Не следует забывать еще об одной немаловажной детали: 23 и 24 октября в календаре придворных дат также обладали особой семантикой. 23-го Николай и Александра Федоровна вспоминали момент собственной помолвки в 1815 г., а 24-го — императрицу-мать, умершую в этот день в 1828 г. 24 октября 1836 г. царственные супруги, наследник, великий князь Константин Николаевич, великие княжны Ольга и Александра Николаевны отправились в Павловск к великой княгине Елене Павловне, где слушали панихиду в поминовение Марии Федоровны. Семейная идентичность составляла ядро публичного образа императора как монарха — мужа, сына и, конечно, отца.
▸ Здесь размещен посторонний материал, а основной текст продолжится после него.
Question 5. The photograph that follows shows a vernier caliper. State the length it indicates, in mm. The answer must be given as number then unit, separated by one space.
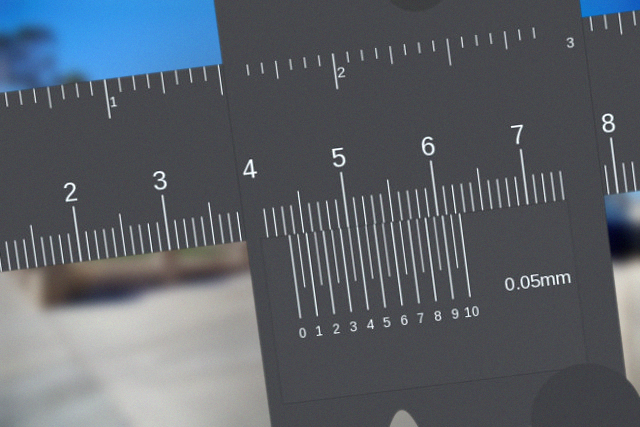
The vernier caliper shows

В эти октябрьские дни в сознании монарха и его приближенных провиденциально-исторический сценарий власти Романовых мог совмещаться с представлением о династическом порядке, связанном с патерналистской идеологией самодержавной власти.
Случилось так, что именно в этом контексте Николай I и ознакомился с мрачным творением Чаадаева. На фоне наглядной демонстрации божественной подоплеки императорского режима рассуждения о пустоте русского прошлого и будущего смотрелись как минимум странно, а по большому счету совершенно скандально. 22 октября царь, будучи человеком глубоко религиозным, еще острее ощущал собственную провиденциальную миссию. Речь шла о страстном внутреннем убеждении, формировавшем особое умонастроение, связанное с семантикой памятных дат имперского календаря. Логика Чаадаева могла показаться царю не столько преступной, сколько нелепой и абсурдной. В итоге он быстро согласился с предложением Бенкендорфа объявить автора первого «Философического письма» умалишенным, если не сам предложил начальнику III Отделения такое решение.